La manovra è legge con 24 sì in meno rispetto a novembre. Monti difende il decreto: "Abbiamo eliminato un elemento di vulnerabilità nostra e dell'area euro"

C'è la fiducia sulla manovra: cala il consenso al governo Monti: "Non pagano i soliti"

Con 257 sì - 24 in meno rispetto a novembre - la manovra economica è legge, dopo che ieri sera il governo ha posto la fiducia tra i fischi della Lega. I no sono stati 41. Per diventare effettiva dovrà ora essere firmata da Napolitano e pubblicata sulla Gazzetta ufficiale. E con il voto di oggi il Senato si fermerà fino al 10 gennaio per la pausa natalizia.

Mario Monti ha accolto soddisfatto la notizia e ha ribadito che "la fase due è già cominciata, era dentro la fase uno. Adesso verrà sviluppata a grande velocità". Poco prima, davanti all'aula di Palazzo Madama, il premier ha difeso il suo decreto "di estrema urgenza", ricordando che in questo modo l'Italia può affrontare la "gravissima" crisi "a testa alta", onora gli impegni presi con la Ue e ha "eliminato un elemento di vulnerabilità nostra e nell’area euro". Ma soprattutto non è vero che pagano i soliti noti: "È uno slogan rituale, ripetitivo e privo di fondmento".

Solo dopo aver rispettato gli impegni il Paese potrà chiedere all'Europa di lavorare per la crescita, ma l'Unione - che non deve apparire "fredda e insensibile" nei confronti dei cittadini - richiede l’unanimità e comporta "la necessità di persuadere altre 26 stati membri: noi opereremo molto fortemente per far cambiare la politica europea in questo senso e questo sarà il nostro impegno". Ma Monti ribadisce che "non c’è crescita senza disciplina finanziaria, non c’è stabilità se bilanci non sono in ordine".

Per risanare i conti, però, per il premier è "essenziale che tutti noi guardiamo con fiducia ai Buoni del tesoro italiano ed è essenziale che gli italiani li sottoscrivano. Dobbiamo avere fiducia in noi stessi". Monti ha parlato anche del dopo manovra: "La fase 2 in cui ci inoltreremo è già dentro la fase 1: la gestione dell’emergenza si poteva fare in molti modi, alcuni anche più semplici da mettere in atto ma ci avrebbero allontanato anzichè avvicinato dai percorsi che riteniamo strutturalmente corretti per la crescita". Sulle contestazioni della Lega, il presidente del Consiglio ha poi aggiunto di non aver mancato di rispetto al Parlamento: "Sappiamo tutti che è profondamente vero il contrario".

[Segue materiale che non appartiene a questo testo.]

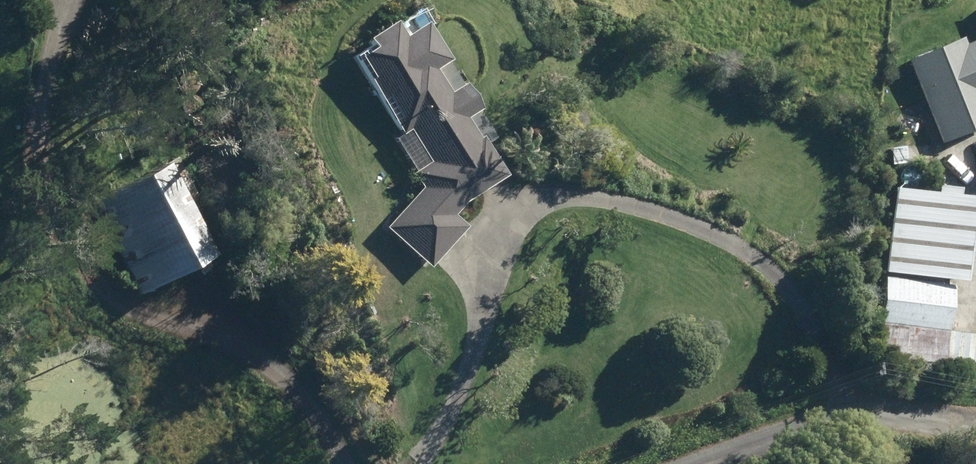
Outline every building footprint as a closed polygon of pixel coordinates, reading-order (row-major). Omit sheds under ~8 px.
[(494,191),(477,177),(506,162),(423,4),(352,41),(422,173),(381,218),(431,262),(494,191)] [(902,61),(938,140),(975,123),(975,36),(967,40),(964,33),(902,61)] [(173,153),(86,200),(136,291),(223,245),(173,153)] [(973,188),(894,182),(887,268),(966,274),(973,188)] [(944,352),(943,360),(975,362),(975,327),(957,326),(959,280),(885,276),(881,349),(944,352)]
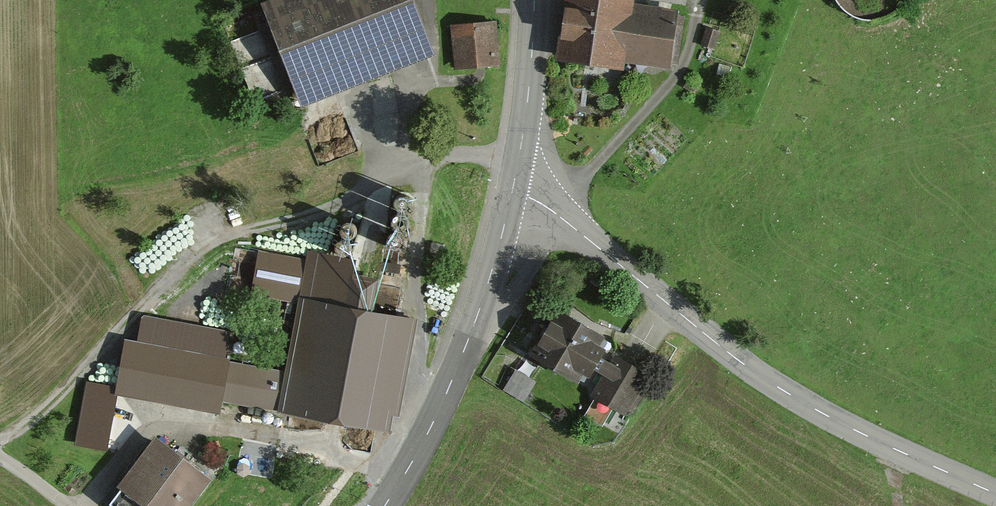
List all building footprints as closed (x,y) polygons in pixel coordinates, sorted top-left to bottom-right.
[(291,91),(417,43),(402,0),(298,0),(262,14),(291,91)] [(622,10),(569,2),(558,69),(617,79),(619,64),(660,70),(666,30),(621,23),(622,10)] [(455,29),(457,65),(495,62),(493,26),(455,29)] [(228,365),(219,406),(271,418),(377,441),(402,325),(361,316),(366,290),(336,283),(339,269),(255,250),(244,299),(296,310),(282,376),(228,365)] [(604,326),(565,303),(557,315),(552,312),(539,333),(545,337),(537,350),(583,377),(598,352),(605,340),(598,336),(604,326)] [(119,344),(109,400),(217,420),(219,406),(228,365),(119,344)] [(606,371),(594,391),(597,393),(586,411),(602,421),(614,401),(624,408),(626,403),(632,407),(643,390),(637,386),(647,370),(617,352),(613,359),(601,352),(594,363),(606,371)] [(535,379),(516,368),(504,387),(523,399),(535,379)] [(113,496),(126,505),(186,505),(202,485),(152,446),(113,496)]
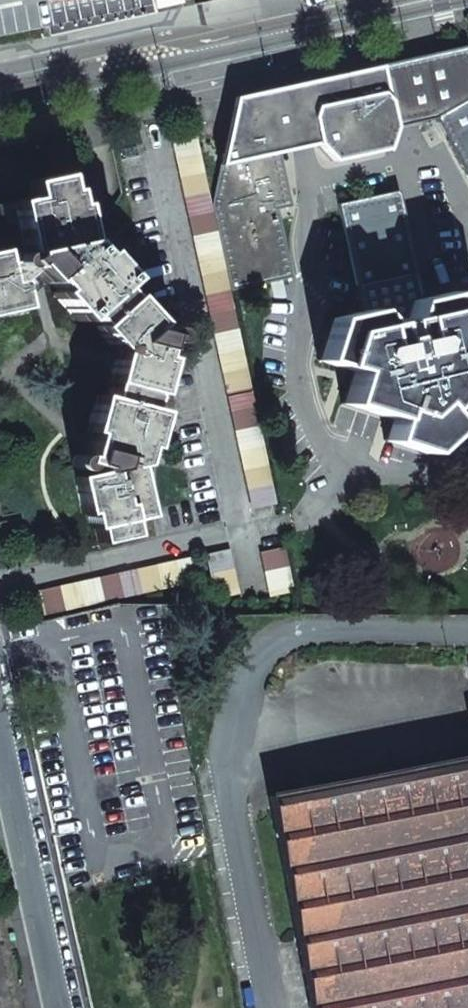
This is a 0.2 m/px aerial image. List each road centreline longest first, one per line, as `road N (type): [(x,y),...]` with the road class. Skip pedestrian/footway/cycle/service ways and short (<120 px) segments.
road 1 (residential): [(0,732),(62,1007)]
road 2 (residential): [(225,37),(154,35),(0,69)]
road 3 (residential): [(393,0),(225,37)]

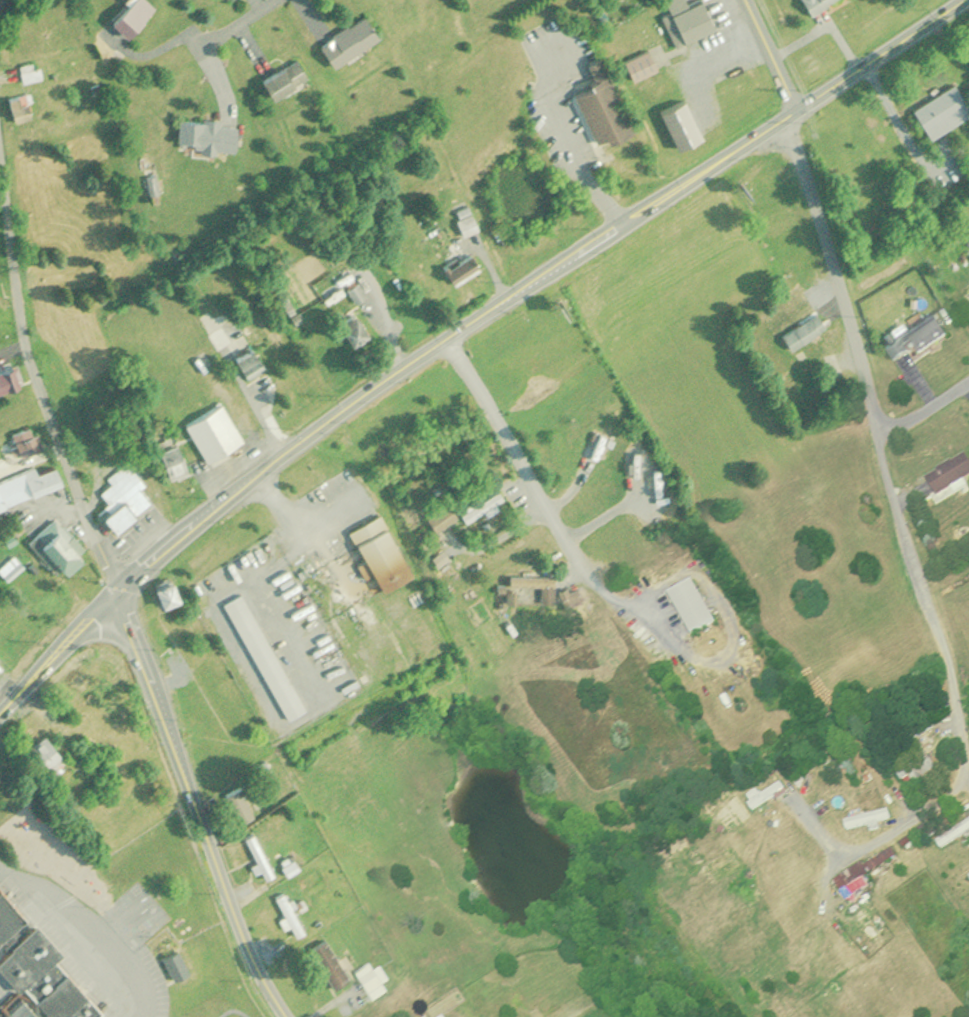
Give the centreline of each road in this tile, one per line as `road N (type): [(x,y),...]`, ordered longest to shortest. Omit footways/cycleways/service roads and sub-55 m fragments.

Dopo un iniziale sostegno assoluto, le forze politiche ricordano al governo tecnico che senza un confronto si rischia di andare al voto subito. Silvio Berlusconi ieri sera ha ricordato a Monti che il Pdl resta il partito di maggioranza e che il governo deve "relazionarsi con noi prima di portare qualsiasi provvedimento in Parlamento". Dal canto suo Pierluigi Bersani critica l'esecutivo sull'ipotesi di una riforma del lavoro che riveda l'articolo 18. In ogni caso sia Pdl che Pd hanno approvato la fiducia oggi, così come ci si aspetta dal Terzo Polo.

Contro il governo, invece, si schiera la Lega Nord, che ieri ha fischiato il ministro per i Rapporti con il Parlamento, Piero Giarda. Per le contestazioni di ieri, tra l'altro, il capogruppo della Lega, Federico Bricolo, l’ex ministro Roberto Calderoli e gli altri senatori del Carroccio sono stati censurati dal presidente del Senato, Renato Schifani.

Se quello del Carroccio era scontato, meno atteso era il voto negativo dell'Idv: i 12 senatori esponenti del partito di Antonio Di Pietro hanno votato contro la fiducia al "governo dei banchieri", a differenza di quanto fecero il 17 novembre, quando l'esecutivo si è insediato. No anche da parte di Svp, Uv e dal senatore Pdl Esteban Caselli.

Assenti, invece, Giuseppe Ciarrapico, l’ex Guardasigilli Francesco Nitto Palma, Alfredo Mantovano, Claudio Fazzone, Antonio Paravia e Piero Longo (impegnato a Milano per il processo Mills), tutti in quota Pdl. Mancavano, inoltre, Marco Filippi, Adriana Poli Bortone e Giuseppe Menardi (Coesione nazionale); Vincenzo Oliva (Mpa); Barbara Contini e Egidio Digilio (Fli); Adriano Musi, Vladimiro Crisafulli, Sergio Zavoli e Nino Randazzo (Pd). Hanno disertato l'aula anche i senatori a vita Giulio Andreotti, Carlo Azeglio Ciampi, Rita Levi Montalcini, Sergio Pininfarina e Oscar Luigi Scalfaro.

Il testo del decreto salva-Italia è lo stesso approvato venerdì scorso dalla Camera e ora vale 39,97 miliardi di euro tra 2012 e 2014.

Di questi, 21,43 miliardi serviranno per ridurre il deficit, mentre 18,54 miliardi sono destinati al rifinanziamento di spese indifferibili e a interventi di stimolo alla stagnante attività economica.